Cón. José Paulo Leite de Abreu
Presidente da Confraria de Nossa Senhora do Sameiro
Da “deslugarização”, ao abraço eterno
Muita coisa tem vindo a mudar no que à morte e seus contextos diz respeito.
Antes de mais, vivemos por mais tempo nesta terra. A longevidade é acordeão sempre a dilatar-se. O desafio, hoje, para muita gente, não é viver por muitos anos, mas conseguir viver bem os muitos anos que a vida oferece.
Temos vindo a assistir (uso uma expressão feliz de José Nuno Silva) à “deslugarização” da morte: das mãos dadas a um familiar próximo, em casa, rodeado de carinhos e laços afetivos, no ambiente onde agimos, criamos amizades e vivemos, passamos para o hospital, para a clínica, ou para as instituições de idosos.

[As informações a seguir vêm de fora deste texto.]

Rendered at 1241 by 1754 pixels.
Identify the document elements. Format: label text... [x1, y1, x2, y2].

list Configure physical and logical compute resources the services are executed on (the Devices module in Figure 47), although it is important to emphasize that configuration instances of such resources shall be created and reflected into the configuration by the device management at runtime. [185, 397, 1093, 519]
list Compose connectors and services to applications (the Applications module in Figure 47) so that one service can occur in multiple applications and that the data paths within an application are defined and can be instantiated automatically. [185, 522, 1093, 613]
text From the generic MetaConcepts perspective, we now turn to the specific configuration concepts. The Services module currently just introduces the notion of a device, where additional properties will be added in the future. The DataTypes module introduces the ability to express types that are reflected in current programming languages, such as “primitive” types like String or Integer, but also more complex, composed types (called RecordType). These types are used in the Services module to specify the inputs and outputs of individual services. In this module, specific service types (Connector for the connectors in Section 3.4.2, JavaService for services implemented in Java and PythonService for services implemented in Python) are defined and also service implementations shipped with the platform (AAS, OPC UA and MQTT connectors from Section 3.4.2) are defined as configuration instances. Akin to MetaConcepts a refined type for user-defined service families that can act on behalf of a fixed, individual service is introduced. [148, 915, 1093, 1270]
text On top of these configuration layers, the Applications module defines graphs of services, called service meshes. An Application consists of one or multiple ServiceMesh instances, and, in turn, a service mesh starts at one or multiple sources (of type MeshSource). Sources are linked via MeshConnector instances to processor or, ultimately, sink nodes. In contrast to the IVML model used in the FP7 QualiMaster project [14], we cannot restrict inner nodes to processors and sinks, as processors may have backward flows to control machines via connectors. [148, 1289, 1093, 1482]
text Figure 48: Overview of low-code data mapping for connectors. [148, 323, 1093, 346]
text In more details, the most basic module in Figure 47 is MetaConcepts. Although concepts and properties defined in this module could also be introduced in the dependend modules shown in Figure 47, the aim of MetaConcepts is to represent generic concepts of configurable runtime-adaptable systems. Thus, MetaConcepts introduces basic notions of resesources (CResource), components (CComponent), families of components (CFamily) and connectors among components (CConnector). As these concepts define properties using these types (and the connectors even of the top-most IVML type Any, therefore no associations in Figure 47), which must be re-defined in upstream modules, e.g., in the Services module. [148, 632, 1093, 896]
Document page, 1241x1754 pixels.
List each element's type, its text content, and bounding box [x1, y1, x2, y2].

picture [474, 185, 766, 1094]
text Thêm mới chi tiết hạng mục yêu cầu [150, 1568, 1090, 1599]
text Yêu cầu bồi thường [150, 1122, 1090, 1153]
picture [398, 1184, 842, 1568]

A casa familiar já não abraça os que morrem, aliás, já nem os acolhe depois de mortos, que a Capela Mortuária há muito se impôs como lugar para a última passagem.
“A vida moderna [comenta Vítor Coutinho], traz consigo a solidão dos moribundos. […] O medo de solidão […], nas sociedades ocidentais e urbanas, é acentuado pelo facto de termos tornado o morrer demasiado esterilizado, frio, mecanizado, impessoal”.
A morte, como assunto e como evento, tornou-se tabu para as crianças; está ausente, salvo honrosas exceções, da reflexão entre adultos. É um “não-assunto”, a menos que se trate de filmes de ação, serial killer’s, notícias de tragédias… Sempre longe, contudo, quer falemos de ficção ou de drama real.
Reforçando quanto acima mencionado, o morrer é cada vez mais uma questão médica; perdeu naturalidade. Ou seja, além de ter trocado de espaços, tem vindo a trocar de mãos, não já as de casa, mas as dos cuidadores. Essa naturalidade fica ainda mais ameaçada, quando os condimentos são os da distanásia (prolongamento artificial, forçado, medicamentoso… da vida), ou os da eutanásia (acelerar o processo, normalmente com base em dois argumentos, misturados quase sempre: doença terminal, irrecuperável; fugir a sofrimentos quando, afinal, a esperança já se foi).
Há quem diga (Artur Manso) que, “na atualidade, até se exclui da morte aquele que está a morrer”. O que não é difícil: os medicamentos facilmente conseguem a despersonalização do morrer, tornam cada vez mais difícil que o sujeito seja sujeito da sua própria morte.
E que dizer dos cemitérios (= dormitórios)?! – Hoje ainda são importantes, no plano administrativo, cultural, arquitetónico, urbanístico e paisagístico, na perspetiva da higiene e saúde públicas, na vertente social… E com uma marca profunda no que diz respeito à dimensão religiosa (bastará pensar-se no dia de Todos os Santos – feriado – ou no dia dos fiéis defuntos, ou em todos os dias em que alguém procura na campa um falecido gravado na alma).
Mas, no futuro, como serão os cemitérios sem gente disposta a cuidar das campas?! Mais e melhor: quando todos se quiserem reduzidos a cinzas?!
Bem, o mundo vai mudando (e não esgotamos a análise…). Tem mudado muito. Continuará a mudar.
Mas há coisas que não mudam: com mais ou menos anos, morreremos; às mãos dos técnicos de saúde e/ou de instituições, ou no calor do larario (dos deuses do lar); empurrados, retardados, ou de forma natural; querendo ou não falar sobre o assunto; donos ou não do nosso próprio morrer.
Sem mais delongas – que o tema vai avançado – que Deus (chegada a hora) nos acolha. Acolha os nossos que já partiram. Acolha quantos nesta vida amámos. Acolha quantos precisam das nossas orações.
Que a Mãe a todos abra os braços. Terminadas as canseiras, preocupações, dores e lutas desta vida, seja de festa eterna a vida outra, para a qual, mais cedo ou mais tarde, seremos convocados.
E aí possamos ser sujeitos do nosso viver, em júbilo, mergulhados apenas e só no amor dos irmãos, no amor da Mãe e no amor infinito de Deus.